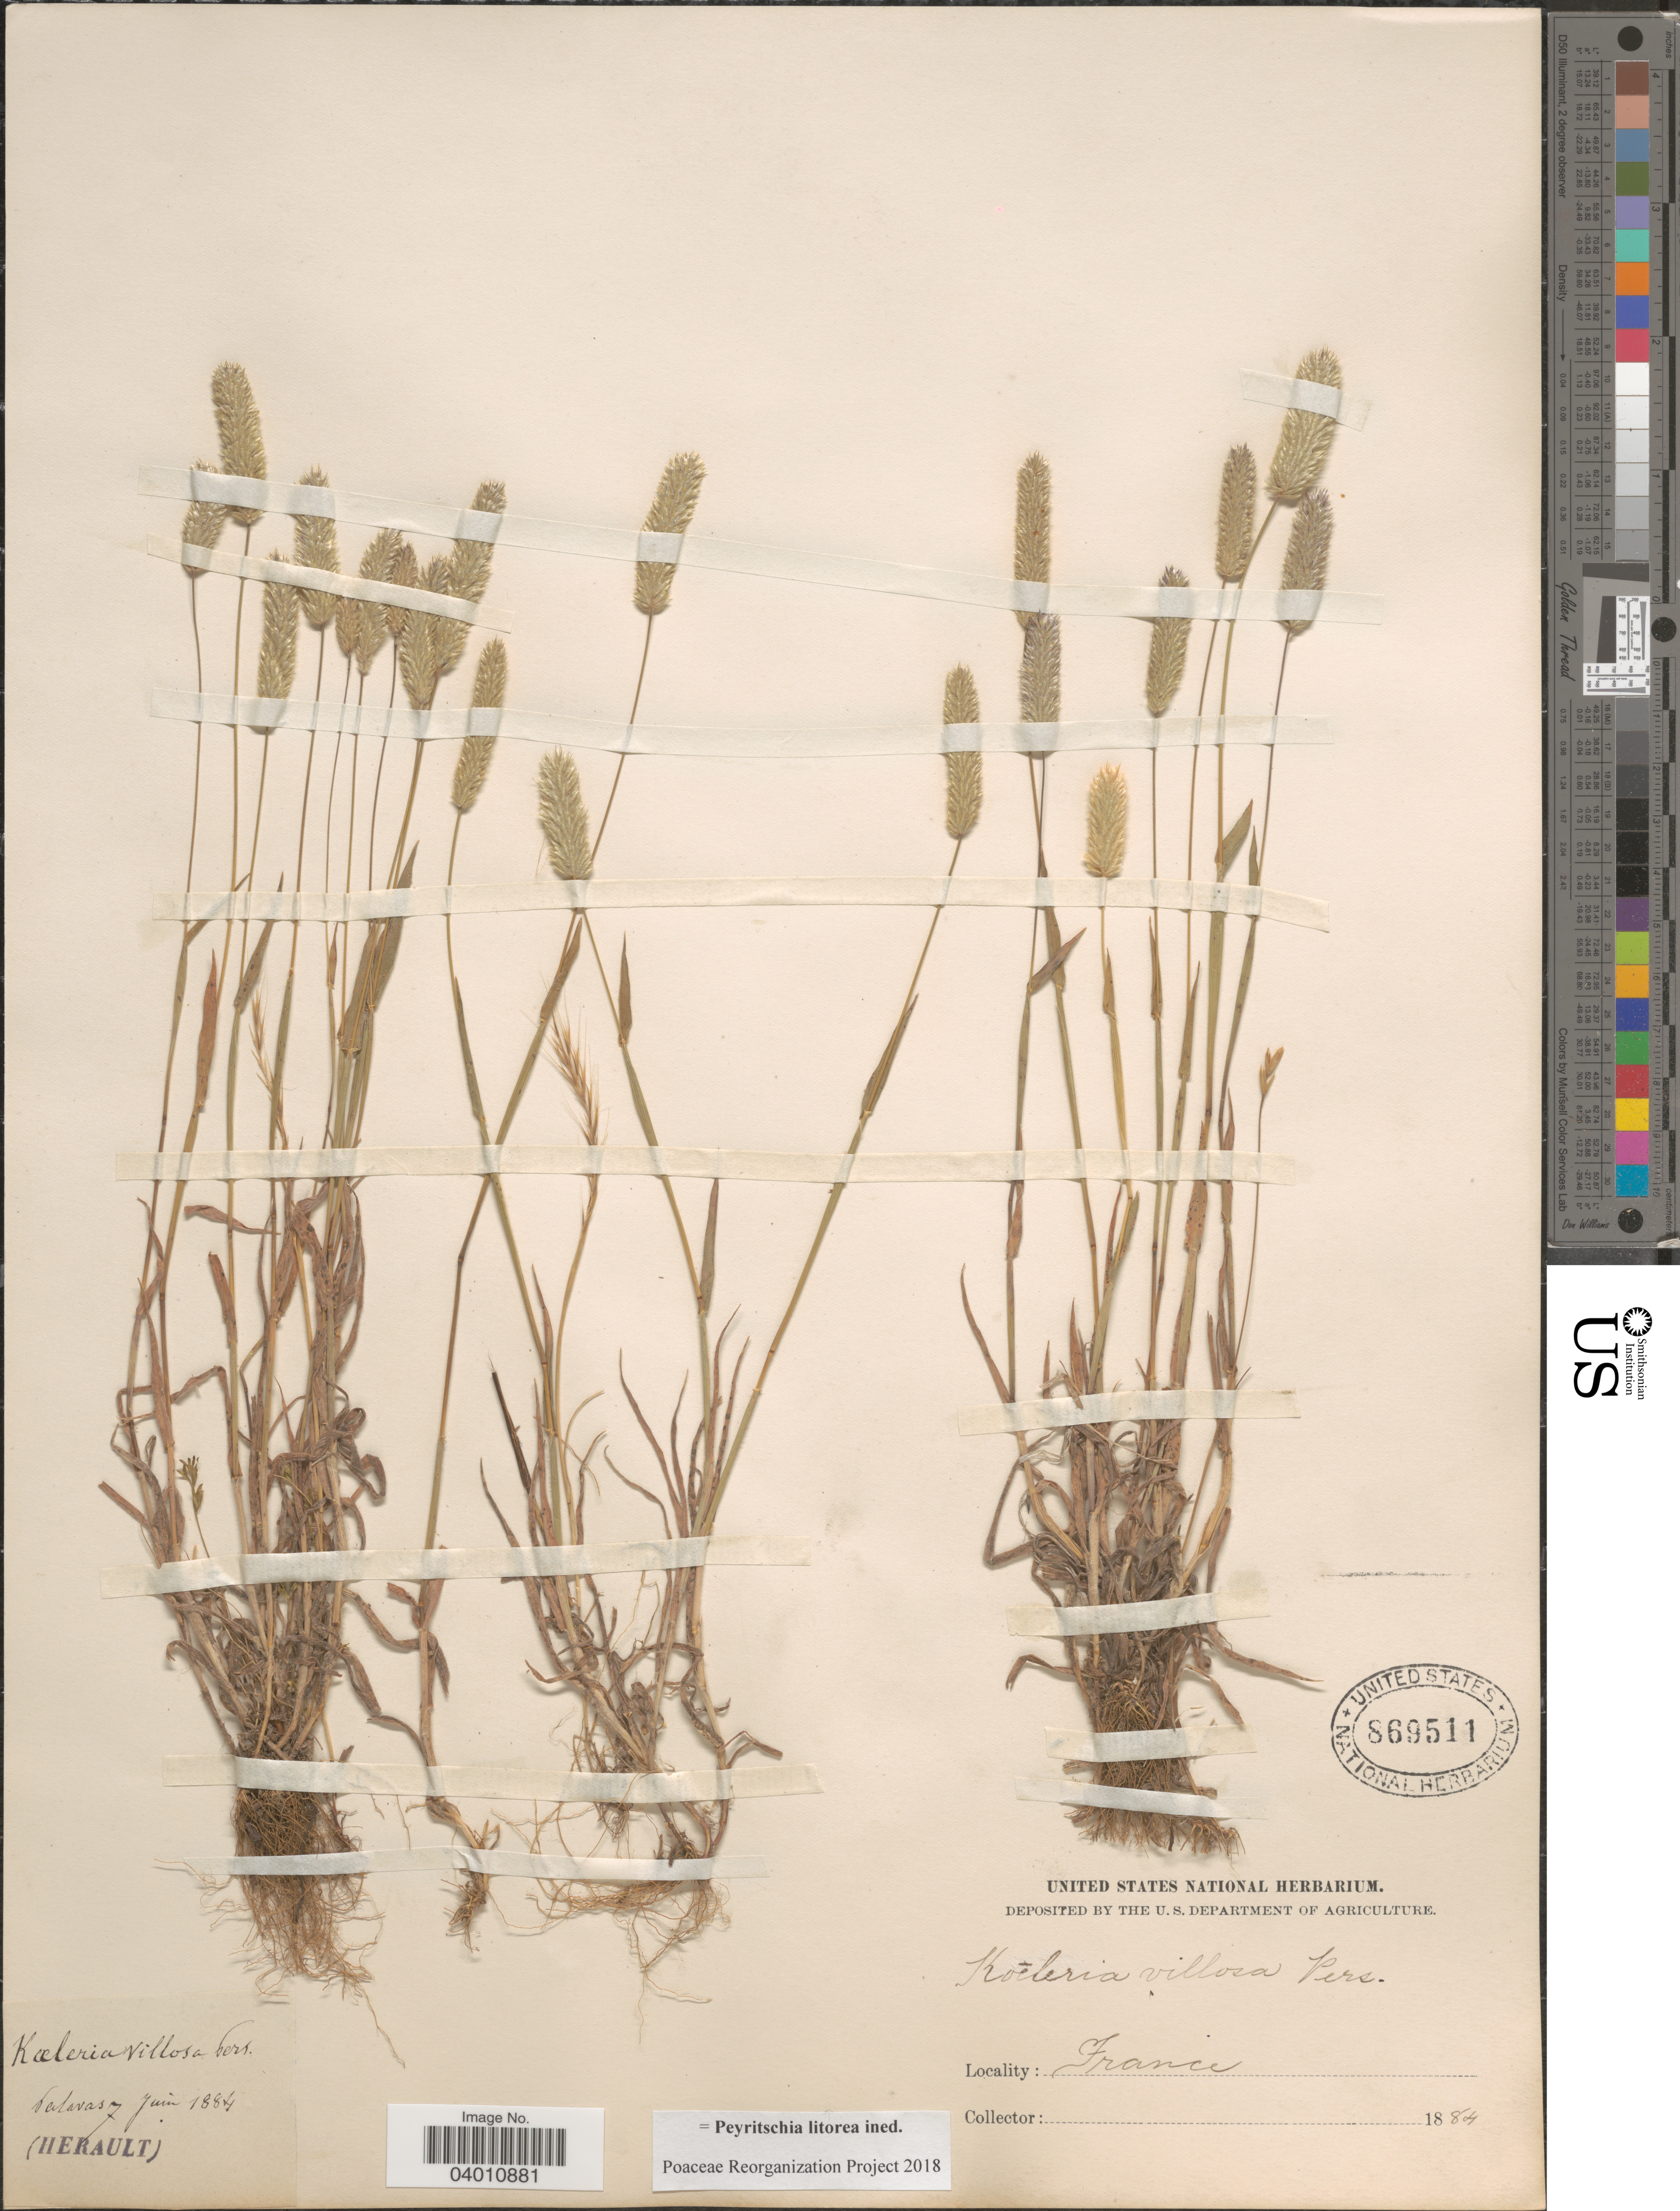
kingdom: Plantae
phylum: Tracheophyta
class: Liliopsida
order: Poales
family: Poaceae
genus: Rostraria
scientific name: Rostraria litorea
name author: (All.) Holub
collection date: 1884-06-07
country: France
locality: Palavas. Herault.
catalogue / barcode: US 869511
━━━━━━━━━━
Print every line of the material above verbatim, leaving out the picture.

- FINISHED TASK -
kingdom: Plantae
phylum: Tracheophyta
class: Liliopsida
order: Poales
family: Poaceae
genus: Rostraria
scientific name: Rostraria litorea
name author: (All.) Holub
collection date: 1884-06-07
country: France
locality: Palavas. Herault.
catalogue / barcode: US 869511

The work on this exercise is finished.